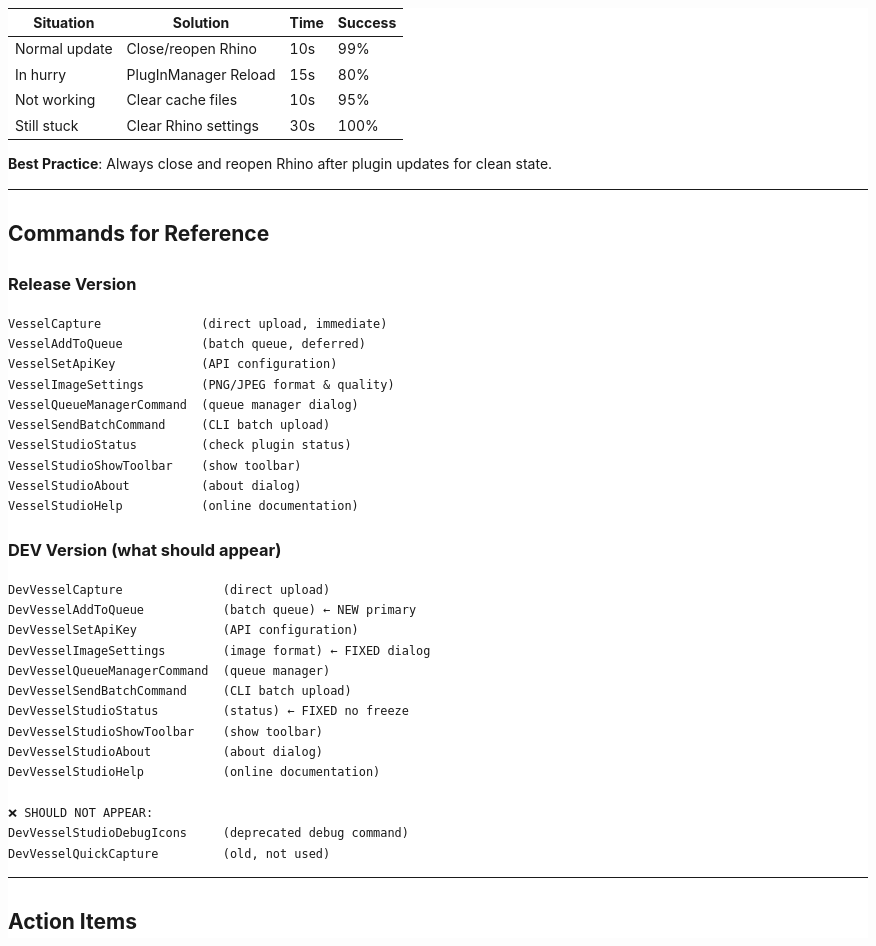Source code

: | Situation | Solution | Time | Success |
|-----------|----------|------|---------|
| Normal update | Close/reopen Rhino | 10s | 99% |
| In hurry | PlugInManager Reload | 15s | 80% |
| Not working | Clear cache files | 10s | 95% |
| Still stuck | Clear Rhino settings | 30s | 100% |

**Best Practice**: Always close and reopen Rhino after plugin updates for clean state.

---

## Commands for Reference

### Release Version
```
VesselCapture              (direct upload, immediate)
VesselAddToQueue           (batch queue, deferred)
VesselSetApiKey            (API configuration)
VesselImageSettings        (PNG/JPEG format & quality)
VesselQueueManagerCommand  (queue manager dialog)
VesselSendBatchCommand     (CLI batch upload)
VesselStudioStatus         (check plugin status)
VesselStudioShowToolbar    (show toolbar)
VesselStudioAbout          (about dialog)
VesselStudioHelp           (online documentation)
```

### DEV Version (what should appear)
```
DevVesselCapture              (direct upload)
DevVesselAddToQueue           (batch queue) ← NEW primary
DevVesselSetApiKey            (API configuration)
DevVesselImageSettings        (image format) ← FIXED dialog
DevVesselQueueManagerCommand  (queue manager)
DevVesselSendBatchCommand     (CLI batch upload)
DevVesselStudioStatus         (status) ← FIXED no freeze
DevVesselStudioShowToolbar    (show toolbar)
DevVesselStudioAbout          (about dialog)
DevVesselStudioHelp           (online documentation)

❌ SHOULD NOT APPEAR:
DevVesselStudioDebugIcons     (deprecated debug command)
DevVesselQuickCapture         (old, not used)
```

---

## Action Items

### WHAT IS EXPECTED
Each entry should come back exactly as written, with its pictures omitted.

### REPLY
Source code

: | Situation | Solution | Time | Success |
|-----------|----------|------|---------|
| Normal update | Close/reopen Rhino | 10s | 99% |
| In hurry | PlugInManager Reload | 15s | 80% |
| Not working | Clear cache files | 10s | 95% |
| Still stuck | Clear Rhino settings | 30s | 100% |

**Best Practice**: Always close and reopen Rhino after plugin updates for clean state.

---

## Commands for Reference

### Release Version
```
VesselCapture              (direct upload, immediate)
VesselAddToQueue           (batch queue, deferred)
VesselSetApiKey            (API configuration)
VesselImageSettings        (PNG/JPEG format & quality)
VesselQueueManagerCommand  (queue manager dialog)
VesselSendBatchCommand     (CLI batch upload)
VesselStudioStatus         (check plugin status)
VesselStudioShowToolbar    (show toolbar)
VesselStudioAbout          (about dialog)
VesselStudioHelp           (online documentation)
```

### DEV Version (what should appear)
```
DevVesselCapture              (direct upload)
DevVesselAddToQueue           (batch queue) ← NEW primary
DevVesselSetApiKey            (API configuration)
DevVesselImageSettings        (image format) ← FIXED dialog
DevVesselQueueManagerCommand  (queue manager)
DevVesselSendBatchCommand     (CLI batch upload)
DevVesselStudioStatus         (status) ← FIXED no freeze
DevVesselStudioShowToolbar    (show toolbar)
DevVesselStudioAbout          (about dialog)
DevVesselStudioHelp           (online documentation)

❌ SHOULD NOT APPEAR:
DevVesselStudioDebugIcons     (deprecated debug command)
DevVesselQuickCapture         (old, not used)
```

---

## Action Items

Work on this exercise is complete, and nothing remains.